Texto base
----------
Su vida, desde la desdicha de los primeros años hasta la fugaz gloria y el temprano fin (tenía 23 años) fue un abuso del Romanticismo. Y se escribió tres veces: en la cruda realidad, en la novela y en la ópera…
Nonant-le-Pin, Baja Normandía, enero 15 de 1824. Nace Rose-Alphonsine Plessis, cuando la razón (el Neoclasicismo, la Ilustración) dará paso a la explosión de los sentimientos: semilla germinada del movimiento prerromántico alemán Sturm und Drang (Tempestad y Pasión).
Nace, y es ya un arquetipo de la desgracia. Hija de Marin Plessis y de Marie-Anne-Michel Deshayes, su padre es una extraña mixtura: hijo de una prostituta y un cura que jamás lo vio… Pero su madre ostenta prosapia: viene del lustroso linaje de los Du Mesnil d´Argentelles, aunque en la ruina. Sus tierras y sus títulos desaparecieron en las ordalías de la Revolución Francesa. Las dos hermanas, Rose-Alphonsine y Delphine, crecen bajo el látigo de la pobreza y las brutales borracheras de su padre.
----------
Fragmento de origen
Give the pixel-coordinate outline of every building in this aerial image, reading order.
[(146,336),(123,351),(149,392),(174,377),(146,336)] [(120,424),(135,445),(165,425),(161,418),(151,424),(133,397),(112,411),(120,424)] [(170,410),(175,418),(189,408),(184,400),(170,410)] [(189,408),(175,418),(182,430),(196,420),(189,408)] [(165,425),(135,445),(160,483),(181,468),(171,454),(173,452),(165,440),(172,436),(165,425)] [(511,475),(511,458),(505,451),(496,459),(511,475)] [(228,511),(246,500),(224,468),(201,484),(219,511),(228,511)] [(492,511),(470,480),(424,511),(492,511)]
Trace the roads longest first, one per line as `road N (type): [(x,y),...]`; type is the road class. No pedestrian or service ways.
----------
Consigna 1
Responde según el texto:
(a) ¿Qué edad tenía ella al morir?
(b) ¿En qué lugar y fecha nace Rose-Alphonsine Plessis?
(c) ¿Cómo se llama su hermana?
Consigna 2
Repite tal cual el pasaje del texto desde «Su vida, desde» hasta «(Tempestad y Pasión).».

Respuesta correcta 1
(a) 23 años.
(b) En Nonant-le-Pin, Baja Normandía, el 15 de enero de 1824.
(c) Delphine.

Respuesta correcta 2
Su vida, desde la desdicha de los primeros años hasta la fugaz gloria y el temprano fin (tenía 23 años) fue un abuso del Romanticismo. Y se escribió tres veces: en la cruda realidad, en la novela y en la ópera…
Nonant-le-Pin, Baja Normandía, enero 15 de 1824. Nace Rose-Alphonsine Plessis, cuando la razón (el Neoclasicismo, la Ilustración) dará paso a la explosión de los sentimientos: semilla germinada del movimiento prerromántico alemán Sturm und Drang (Tempestad y Pasión).